Le sénateur de l'époque, Reagan donne son accord, et voilà Cash qui embarque tout son petit monde avec lui, Grant, Holland, les deux Perkins, la belle June et sa famille à Folsom. Johnny Cash se présente sobrement, et le concert démarre avec le fameux et légendaire "Folsom Prison Bues", l'histoire d'un type qui a buté un gars à Reno juste pour le fun, pour voir ce que sa faisait, pour finir par se lamenter derrière les barreaux, on a droit au glauquissime et mélodique "Cocaine Blues", dans la quelle Cash raconte un type un peu trop poudré du nez qui bute sa femme, puis, l'homme en noir et ses acolytes changent de vitesse et cavalent avec un "25 Minute To Go" terrible d'humour noir qui raconte l'histoire burlesque d'un condamné à mort... certains pourraient trouver cela un peu déplacer, nous sommes dans un pénitencier tout de même ! Mais les détenus en ont raffolé ! Toujours au programme, de la mélancolie douloureuse avec "Send A Picture Of Mother" et le magnifique "I Still Miss Someone". Cash redémarre en duo avec la belle June qui vient le rejoindre sur scène, égale à elle même, pétillante, marrante, naturelle et avec beaucoup d'autodérision quand ce dernier la taquine sur scène avant d'entamer le légendaire "Jackson" qui ravive l'ambiance de folie encore d'un cran...

Cet enregistrement est des plus détonnant, car en l'écoutant on se sent catapulté à Folsom, (car on s'y croirait vraiment !). On se sent au milieu des prisonniers, dans le publique, mêlé aux cris d'encouragement, on martèle le sol de ses pieds très fort et en cadence, on rigole volontiers aux vannes de Cash entre deux titres, ça siffle, ça chante, Cash redonne de la vie à des gars dont le destin sera soit de passer sur la chaise, soit de croupir à Folsom... Voilà ce qui m'aura toucher en premier lieu chez Cash c'est qu'il a voulu chanter pour des loosers, des types dont on ne veut pas, des types qui ont tout raté ? Jusqu'à leur propre existence... D'où cette complicité naturelle que l'on sent et entend tout au long du concert dans le pénitencier.

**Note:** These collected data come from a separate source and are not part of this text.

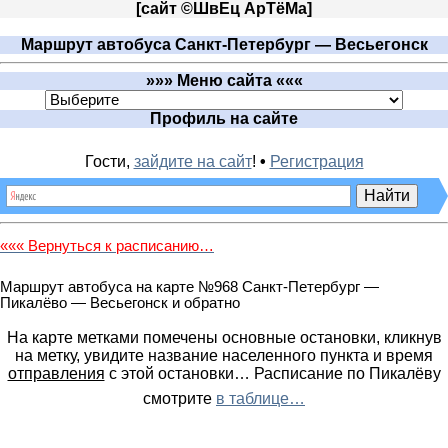
[
сайт ©ШвЕц АрTёМа
]
Маршрут автобуса Санкт-Петербург — Весьегонск
»»» Меню сайта «««
Профиль на сайте
Гости,
зайдите на сайт
!
•
Регистрация
««« Вернуться к расписанию…
Маршрут автобуса на карте №968 Санкт-Петербург —
Пикалёво — Весьегонск и обратно
На карте метками помечены основные остановки, кликнув
на метку, увидите название населенного пункта и время
отправления
с этой остановки… Расписание по Пикалёву
смотрите
в таблице…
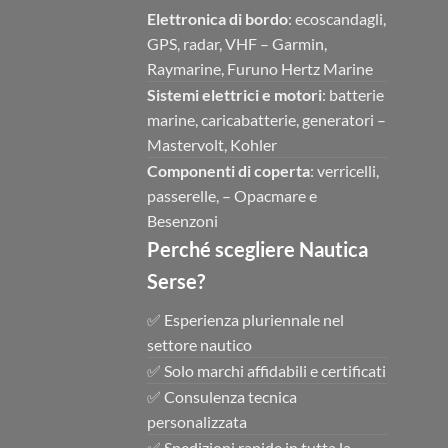
Elettronica di bordo
: ecoscandagli,
GPS, radar, VHF – Garmin,
Raymarine, Furuno Hertz Marine
Sistemi elettrici e motori
: batterie
marine, caricabatterie, generatori –
Mastervolt, Kohler
Componenti di coperta
: verricelli,
passerelle, – Opacmare e
Besenzoni
Perché scegliere Nautica
Serse?
✅ Esperienza pluriennale nel
settore nautico
✅ Solo marchi affidabili e certificati
✅ Consulenza tecnica
personalizzata
✅ Spedizioni rapide in tutta la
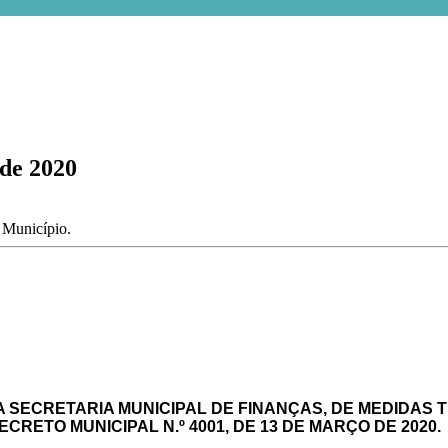
 de 2020
o Município.
A SECRETARIA MUNICIPAL DE FINANÇAS, DE MEDIDAS
RETO MUNICIPAL N.º 4001, DE 13 DE MARÇO DE 2020.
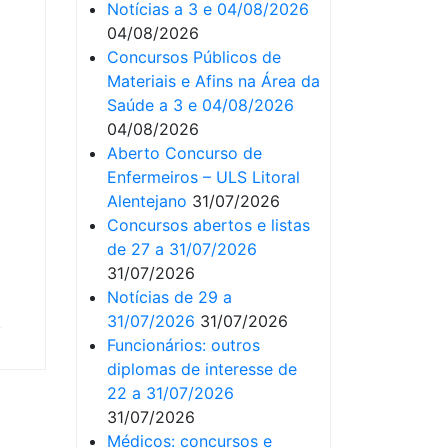
Notícias a 3 e 04/08/2026
04/08/2026
Concursos Públicos de
Materiais e Afins na Área da
Saúde a 3 e 04/08/2026
04/08/2026
Aberto Concurso de
Enfermeiros – ULS Litoral
Alentejano
31/07/2026
Concursos abertos e listas
de 27 a 31/07/2026
31/07/2026
Notícias de 29 a
31/07/2026
31/07/2026
,
Funcionários: outros
diplomas de interesse de
22 a 31/07/2026
31/07/2026
Médicos: concursos e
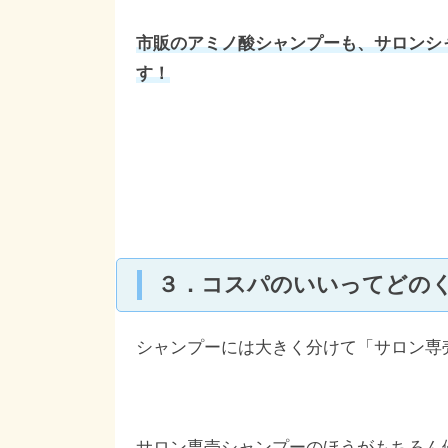
市販のアミノ酸シャンプーも、サロンシ
す！
３．コスパのいいってどの
シャンプーには大きく分けて「サロン専
サロン専売シャンプーのほうがもちろん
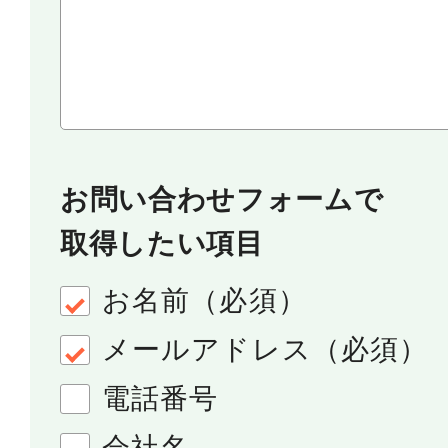
お問い合わせフォームで
取得したい項目
お名前（必須）
メールアドレス（必須）
電話番号
会社名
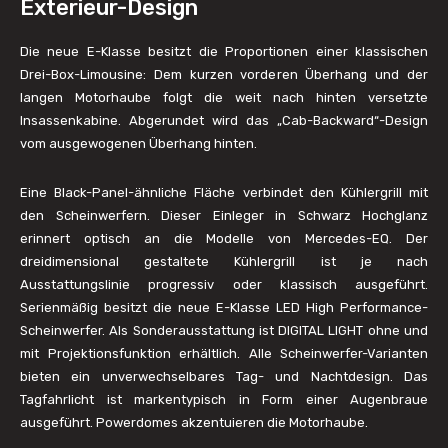
Exterieur-Design
Die neue E-Klasse besitzt die Proportionen einer klassischen
Drei-Box-Limousine: Dem kurzen vorderen Überhang und der
langen Motorhaube folgt die weit nach hinten versetzte
Insassenkabine. Abgerundet wird das „Cab-Backward“-Design
vom ausgewogenen Überhang hinten.
Eine Black-Panel-ähnliche Fläche verbindet den Kühlergrill mit
den Scheinwerfern. Dieser Einleger in Schwarz Hochglanz
erinnert optisch an die Modelle von Mercedes-EQ. Der
dreidimensional gestaltete Kühlergrill ist je nach
Ausstattungslinie progressiv oder klassisch ausgeführt.
Serienmäßig besitzt die neue E-Klasse LED High Performance-
Scheinwerfer. Als Sonderausstattung ist DIGITAL LIGHT ohne und
mit Projektionsfunktion erhältlich. Alle Scheinwerfer-Varianten
bieten ein unverwechselbares Tag- und Nachtdesign. Das
Tagfahrlicht ist markentypisch in Form einer Augenbraue
ausgeführt. Powerdomes akzentuieren die Motorhaube.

La musique et le son de Johnny Cash c'est '...régulier comme un train, aiguisé comme un rasoir'. (June Carter)
Exceptionnel ! !   19/20



Posté le 22 février 2007 à 17 h 38

Je découvre avec surprise, et un plaisir certain, une fiche sur Johnny Cash sur XSilence. Parmi sa longue discographie, je n'avais choisi qu'un seul album live, écouté des dizaines de fois sur la route, de nuit. Sur un bon ampli, on peut entendre s'extasier un public de taulards peu fréquentables, mille fois conquis par le charisme ravageur de Cash. Quelle idée plutôt saugrenue de venir jouer dans une prison. Pourtant l'ambiance qu'il y règne ce 13 janvier 1968 At Folsom Prison est vraiment remarquable, et la basse de Marshall Grant vous fait taper du pied avec rage. Tous les textes ont un lien direct avec le monde carcéral et la monotonie de la vie derrière les barreaux -Cash en avait fait l'amère expérience- c'est dire l'hystérie collective que cela provoque. "Folsom Prison Blues" vous plonge immédiatement dans l'arène. Quelle prestation, et quel rythme ! Dix-neuf pistes de sueur intense et de bonne musique à l'ancienne. Immortel, à ne pas en douter.